Exercise details
Retype all of the listing exactly, with no pictures.

Available data
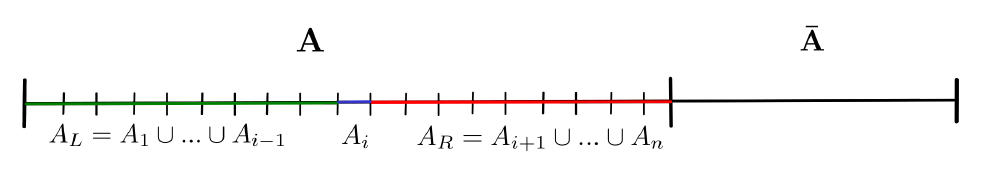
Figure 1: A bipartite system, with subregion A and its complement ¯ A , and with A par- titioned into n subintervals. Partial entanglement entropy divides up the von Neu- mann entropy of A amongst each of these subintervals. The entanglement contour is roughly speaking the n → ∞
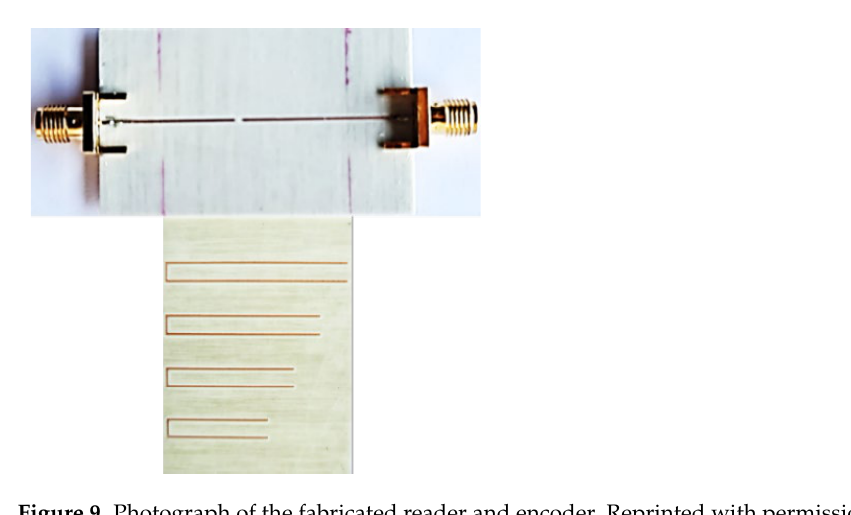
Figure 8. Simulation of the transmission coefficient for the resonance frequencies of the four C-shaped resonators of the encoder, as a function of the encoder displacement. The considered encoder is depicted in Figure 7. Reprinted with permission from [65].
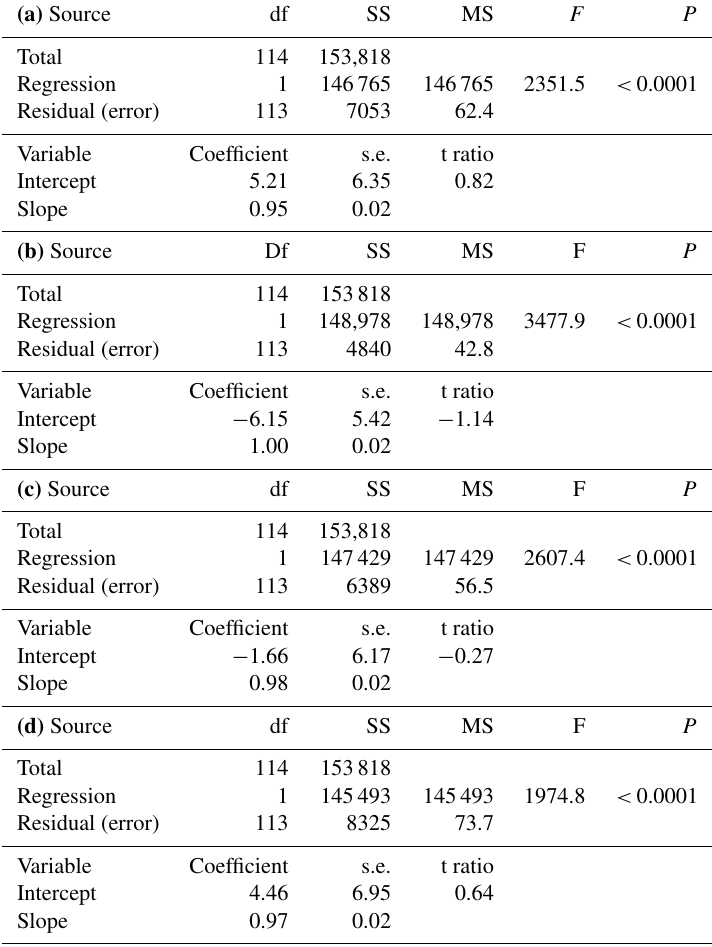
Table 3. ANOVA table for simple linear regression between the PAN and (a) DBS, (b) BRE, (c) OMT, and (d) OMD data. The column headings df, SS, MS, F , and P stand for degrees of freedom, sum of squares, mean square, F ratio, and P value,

Answer to the exercise
Figure 1: A bipartite system, with subregion A and its complement ¯ A , and with A par- titioned into n subintervals. Partial entanglement entropy divides up the von Neu- mann entropy of A amongst each of these subintervals. The entanglement contour is roughly speaking the n → ∞
Figure 8. Simulation of the transmission coefficient for the resonance frequencies of the four C-shaped resonators of the encoder, as a function of the encoder displacement. The considered encoder is depicted in Figure 7. Reprinted with permission from [65].
Table 3. ANOVA table for simple linear regression between the PAN and (a) DBS, (b) BRE, (c) OMT, and (d) OMD data. The column headings df, SS, MS, F , and P stand for degrees of freedom, sum of squares, mean square, F ratio, and P value,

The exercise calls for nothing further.